= Ian Riddoch =

Ian Riddoch is a former CEO of the Glasgow Warriors, a professional Scottish rugby union club playing in the Pro14.

On leaving Leeds Beckett University in 1994 Riddoch got a job with Leeds City Council in Promotions and Tourism. This evolved into being a co-ordinator for Leeds becoming a host city for the football tournament Euro 96.

This gave a natural progression into the sporting world; first as an account manager working on football sponsorship accounts between 1995 and 1998; then as head of sales and marketing for Super League (Europe) marketing rugby league. Staying with rugby league he became the commercial director of Wigan Warriors in 2000.

Moving to football, he was the head of sales and marketing at Aberdeen FC for five years from 2001. He stepped down from this role to become a consultant in May 2006. He briefly worked with Milton Keynes Dons to develop a programme for their new stadium plan.

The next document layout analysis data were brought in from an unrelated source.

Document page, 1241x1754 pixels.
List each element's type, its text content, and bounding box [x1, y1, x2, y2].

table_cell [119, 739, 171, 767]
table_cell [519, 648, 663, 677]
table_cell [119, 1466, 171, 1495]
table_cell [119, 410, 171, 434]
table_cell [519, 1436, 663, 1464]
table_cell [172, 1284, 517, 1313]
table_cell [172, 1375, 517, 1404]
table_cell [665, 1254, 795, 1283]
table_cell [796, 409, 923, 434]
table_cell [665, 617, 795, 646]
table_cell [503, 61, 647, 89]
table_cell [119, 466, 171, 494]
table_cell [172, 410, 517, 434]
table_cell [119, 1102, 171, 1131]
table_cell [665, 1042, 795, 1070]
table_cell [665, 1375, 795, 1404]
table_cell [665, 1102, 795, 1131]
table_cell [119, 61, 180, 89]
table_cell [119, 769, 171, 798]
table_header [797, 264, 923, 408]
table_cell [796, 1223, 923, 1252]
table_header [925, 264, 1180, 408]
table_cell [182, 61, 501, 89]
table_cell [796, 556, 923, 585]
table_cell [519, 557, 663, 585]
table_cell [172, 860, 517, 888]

A move to rugby union saw him become the Commercial Director for Edinburgh Rugby. He moved to the Edinburgh club in August 2006.

He was made interim General Manager of the Glasgow Warriors in June 2007. This move to Glasgow was made permanent by Riddoch accepting the post of Chief Executive Officer in July 2007. The new CEO was keen on new sponsorship deals and together with Edinburgh Rugby they announced a sponsorship deal for the 2008-09 season's 1872 Cup with the backing of the fitness operator David Lloyd Leisure.

Riddoch stepped down as CEO in July 2009. This seemed to be following a review by the SRU of its commercial operation. It was hinted that this review took back the commercial activities from the professional clubs to the SRU and was accompanied by a drop in salary for both Edinburgh Rugby and Glasgow Warriors CEOs. Riddoch refused the new deal. After a short caretaker stint by Colin Thomson, the Warriors replaced Riddoch as CEO by Kenny Baillie in October 2009.

In 2010 it was announced that he was the new Commercial Director of football club Southend Utd. The post lasted last than a year and he became a consultant again in 2011.

From 2011 he has been consulting in Doha, Qatar developing football's commerciality there ahead of the 2022 World Cup. He is presently the Acting Director of Sales for the Qatar Stars League.